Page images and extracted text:

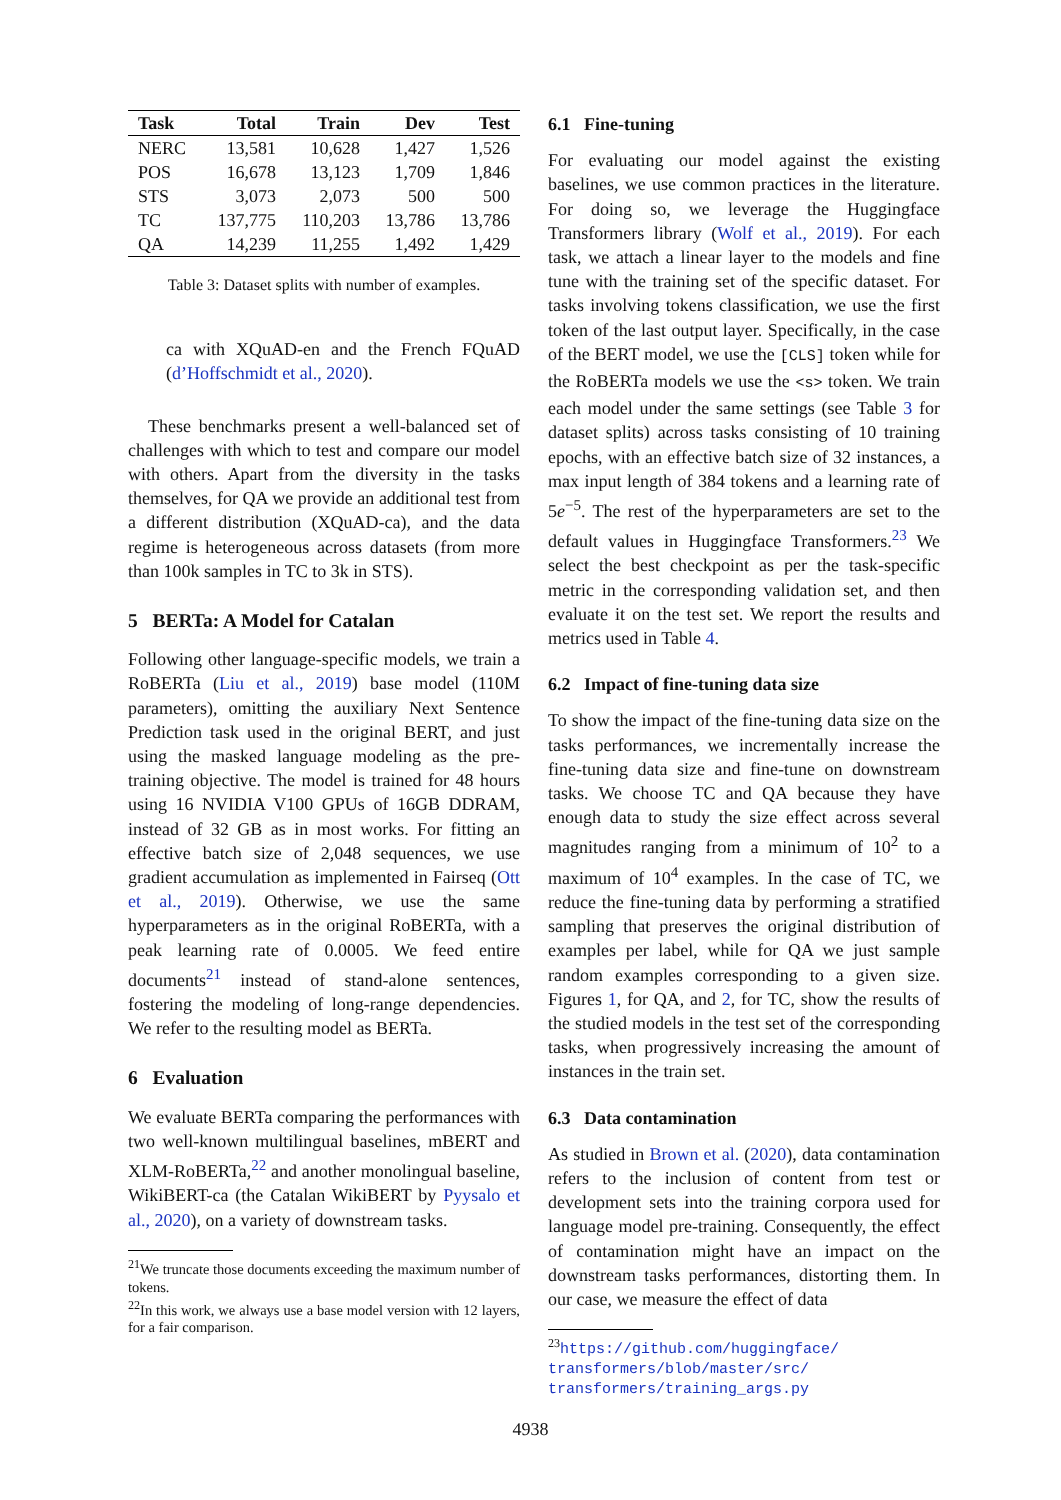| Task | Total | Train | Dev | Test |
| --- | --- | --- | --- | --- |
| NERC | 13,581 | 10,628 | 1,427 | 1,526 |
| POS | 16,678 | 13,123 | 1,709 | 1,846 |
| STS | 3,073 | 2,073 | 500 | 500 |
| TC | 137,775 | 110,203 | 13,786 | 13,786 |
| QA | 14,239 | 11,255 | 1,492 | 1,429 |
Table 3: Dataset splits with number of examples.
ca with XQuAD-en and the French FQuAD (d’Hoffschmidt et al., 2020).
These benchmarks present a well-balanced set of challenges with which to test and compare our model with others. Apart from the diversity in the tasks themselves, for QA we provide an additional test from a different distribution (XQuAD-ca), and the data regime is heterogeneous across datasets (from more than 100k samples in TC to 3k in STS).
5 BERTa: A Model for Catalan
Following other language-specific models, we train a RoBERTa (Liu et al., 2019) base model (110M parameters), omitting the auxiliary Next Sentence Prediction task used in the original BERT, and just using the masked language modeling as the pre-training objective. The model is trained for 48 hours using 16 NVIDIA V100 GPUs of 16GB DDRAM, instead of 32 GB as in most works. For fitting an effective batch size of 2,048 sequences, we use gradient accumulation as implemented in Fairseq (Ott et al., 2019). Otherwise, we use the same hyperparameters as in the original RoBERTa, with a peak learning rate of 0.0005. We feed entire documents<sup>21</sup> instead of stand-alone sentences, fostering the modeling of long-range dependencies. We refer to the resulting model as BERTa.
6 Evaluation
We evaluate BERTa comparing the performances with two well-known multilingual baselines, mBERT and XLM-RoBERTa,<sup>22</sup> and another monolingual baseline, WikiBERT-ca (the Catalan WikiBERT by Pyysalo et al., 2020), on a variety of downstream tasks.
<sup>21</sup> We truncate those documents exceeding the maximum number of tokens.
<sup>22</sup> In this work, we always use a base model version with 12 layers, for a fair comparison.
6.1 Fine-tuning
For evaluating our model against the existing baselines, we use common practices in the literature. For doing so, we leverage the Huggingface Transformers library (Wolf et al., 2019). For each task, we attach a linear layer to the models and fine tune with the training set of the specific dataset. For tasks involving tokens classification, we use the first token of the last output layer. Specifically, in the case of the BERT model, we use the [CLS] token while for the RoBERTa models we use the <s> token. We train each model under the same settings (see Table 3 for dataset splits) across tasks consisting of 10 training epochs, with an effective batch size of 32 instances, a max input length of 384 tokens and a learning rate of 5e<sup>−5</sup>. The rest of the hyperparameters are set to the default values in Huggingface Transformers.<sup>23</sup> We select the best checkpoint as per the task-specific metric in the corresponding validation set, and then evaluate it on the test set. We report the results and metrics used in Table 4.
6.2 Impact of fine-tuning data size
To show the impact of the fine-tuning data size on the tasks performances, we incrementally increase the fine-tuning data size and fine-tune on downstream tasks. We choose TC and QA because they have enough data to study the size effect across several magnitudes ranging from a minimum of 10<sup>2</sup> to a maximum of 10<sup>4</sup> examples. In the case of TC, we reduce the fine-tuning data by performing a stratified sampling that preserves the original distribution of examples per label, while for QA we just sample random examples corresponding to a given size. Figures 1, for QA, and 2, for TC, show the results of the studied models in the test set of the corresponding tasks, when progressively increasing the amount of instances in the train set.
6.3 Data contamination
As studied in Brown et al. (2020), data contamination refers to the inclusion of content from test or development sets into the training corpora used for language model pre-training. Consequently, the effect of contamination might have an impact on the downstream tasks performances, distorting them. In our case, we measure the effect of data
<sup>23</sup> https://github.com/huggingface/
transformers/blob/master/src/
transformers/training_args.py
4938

What to work on. What is needed is every record above, returned exactly, with the pictures omitted.

Your response.
| Task | Total | Train | Dev | Test |
| --- | --- | --- | --- | --- |
| NERC | 13,581 | 10,628 | 1,427 | 1,526 |
| POS | 16,678 | 13,123 | 1,709 | 1,846 |
| STS | 3,073 | 2,073 | 500 | 500 |
| TC | 137,775 | 110,203 | 13,786 | 13,786 |
| QA | 14,239 | 11,255 | 1,492 | 1,429 |
Table 3: Dataset splits with number of examples.
ca with XQuAD-en and the French FQuAD (d’Hoffschmidt et al., 2020).
These benchmarks present a well-balanced set of challenges with which to test and compare our model with others. Apart from the diversity in the tasks themselves, for QA we provide an additional test from a different distribution (XQuAD-ca), and the data regime is heterogeneous across datasets (from more than 100k samples in TC to 3k in STS).
5 BERTa: A Model for Catalan
Following other language-specific models, we train a RoBERTa (Liu et al., 2019) base model (110M parameters), omitting the auxiliary Next Sentence Prediction task used in the original BERT, and just using the masked language modeling as the pre-training objective. The model is trained for 48 hours using 16 NVIDIA V100 GPUs of 16GB DDRAM, instead of 32 GB as in most works. For fitting an effective batch size of 2,048 sequences, we use gradient accumulation as implemented in Fairseq (Ott et al., 2019). Otherwise, we use the same hyperparameters as in the original RoBERTa, with a peak learning rate of 0.0005. We feed entire documents<sup>21</sup> instead of stand-alone sentences, fostering the modeling of long-range dependencies. We refer to the resulting model as BERTa.
6 Evaluation
We evaluate BERTa comparing the performances with two well-known multilingual baselines, mBERT and XLM-RoBERTa,<sup>22</sup> and another monolingual baseline, WikiBERT-ca (the Catalan WikiBERT by Pyysalo et al., 2020), on a variety of downstream tasks.
<sup>21</sup> We truncate those documents exceeding the maximum number of tokens.
<sup>22</sup> In this work, we always use a base model version with 12 layers, for a fair comparison.
6.1 Fine-tuning
For evaluating our model against the existing baselines, we use common practices in the literature. For doing so, we leverage the Huggingface Transformers library (Wolf et al., 2019). For each task, we attach a linear layer to the models and fine tune with the training set of the specific dataset. For tasks involving tokens classification, we use the first token of the last output layer. Specifically, in the case of the BERT model, we use the [CLS] token while for the RoBERTa models we use the <s> token. We train each model under the same settings (see Table 3 for dataset splits) across tasks consisting of 10 training epochs, with an effective batch size of 32 instances, a max input length of 384 tokens and a learning rate of 5e<sup>−5</sup>. The rest of the hyperparameters are set to the default values in Huggingface Transformers.<sup>23</sup> We select the best checkpoint as per the task-specific metric in the corresponding validation set, and then evaluate it on the test set. We report the results and metrics used in Table 4.
6.2 Impact of fine-tuning data size
To show the impact of the fine-tuning data size on the tasks performances, we incrementally increase the fine-tuning data size and fine-tune on downstream tasks. We choose TC and QA because they have enough data to study the size effect across several magnitudes ranging from a minimum of 10<sup>2</sup> to a maximum of 10<sup>4</sup> examples. In the case of TC, we reduce the fine-tuning data by performing a stratified sampling that preserves the original distribution of examples per label, while for QA we just sample random examples corresponding to a given size. Figures 1, for QA, and 2, for TC, show the results of the studied models in the test set of the corresponding tasks, when progressively increasing the amount of instances in the train set.
6.3 Data contamination
As studied in Brown et al. (2020), data contamination refers to the inclusion of content from test or development sets into the training corpora used for language model pre-training. Consequently, the effect of contamination might have an impact on the downstream tasks performances, distorting them. In our case, we measure the effect of data
<sup>23</sup> https://github.com/huggingface/
transformers/blob/master/src/
transformers/training_args.py
4938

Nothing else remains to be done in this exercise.